Task requirements —
Show each line of the material below that contains the word "subtitle", copied in full. Case counts.

Visual layout annotation data:
-- START --

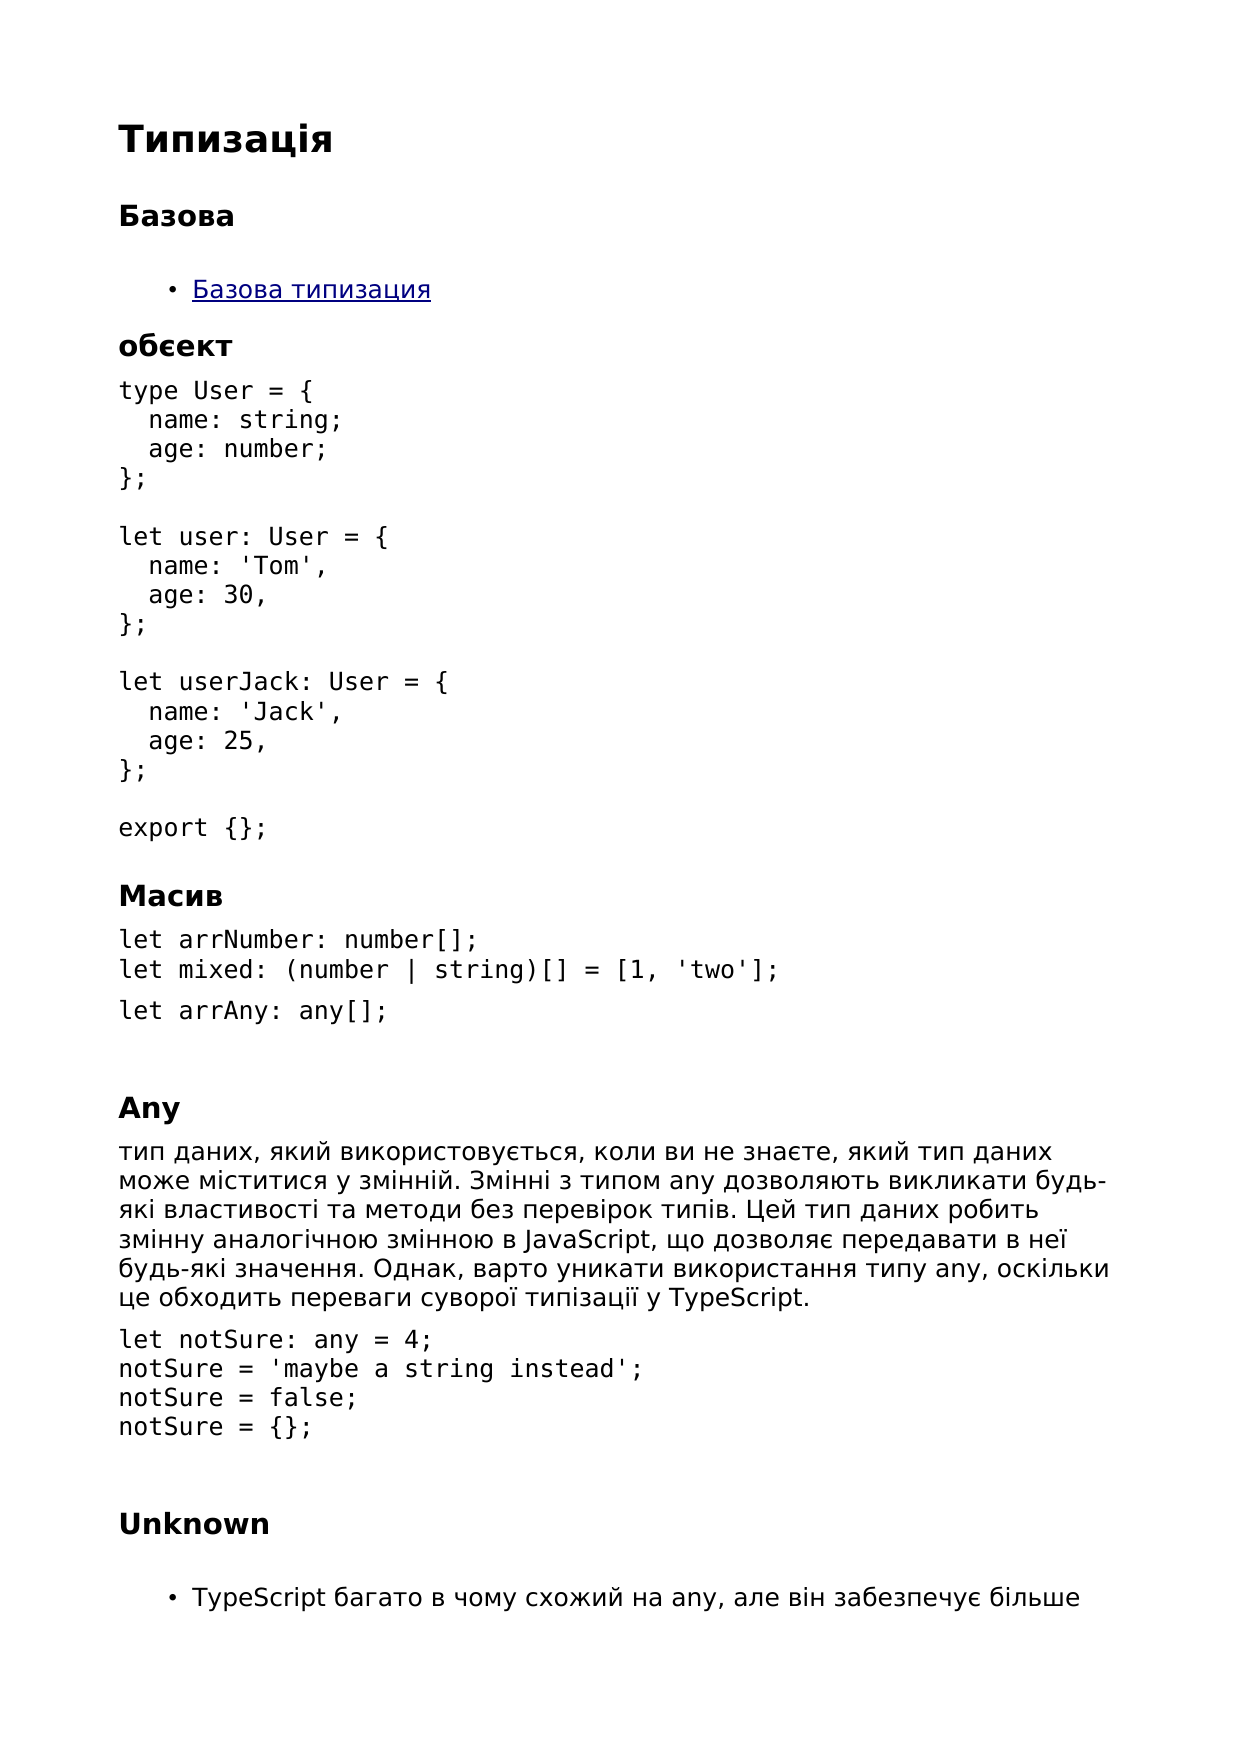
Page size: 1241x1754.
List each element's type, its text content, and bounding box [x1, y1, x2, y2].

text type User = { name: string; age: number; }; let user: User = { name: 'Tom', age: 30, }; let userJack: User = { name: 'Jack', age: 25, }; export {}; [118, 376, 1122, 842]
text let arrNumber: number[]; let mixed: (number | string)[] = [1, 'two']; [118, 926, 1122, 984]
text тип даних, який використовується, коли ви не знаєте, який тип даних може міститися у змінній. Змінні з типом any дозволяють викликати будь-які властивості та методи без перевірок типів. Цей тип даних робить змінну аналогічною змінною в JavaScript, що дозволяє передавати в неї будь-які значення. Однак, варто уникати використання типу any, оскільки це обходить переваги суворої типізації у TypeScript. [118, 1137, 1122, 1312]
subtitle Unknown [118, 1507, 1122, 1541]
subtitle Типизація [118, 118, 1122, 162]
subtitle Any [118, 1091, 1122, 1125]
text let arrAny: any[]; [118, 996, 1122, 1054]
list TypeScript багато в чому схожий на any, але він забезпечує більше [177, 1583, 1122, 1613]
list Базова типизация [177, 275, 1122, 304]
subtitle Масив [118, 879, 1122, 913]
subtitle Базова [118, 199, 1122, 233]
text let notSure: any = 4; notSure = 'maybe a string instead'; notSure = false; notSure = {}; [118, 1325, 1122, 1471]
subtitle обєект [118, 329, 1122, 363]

-- END --

The reply —
subtitle Unknown [118, 1507, 1122, 1541]
subtitle Типизація [118, 118, 1122, 162]
subtitle Any [118, 1091, 1122, 1125]
subtitle Масив [118, 879, 1122, 913]
subtitle Базова [118, 199, 1122, 233]
subtitle обєект [118, 329, 1122, 363]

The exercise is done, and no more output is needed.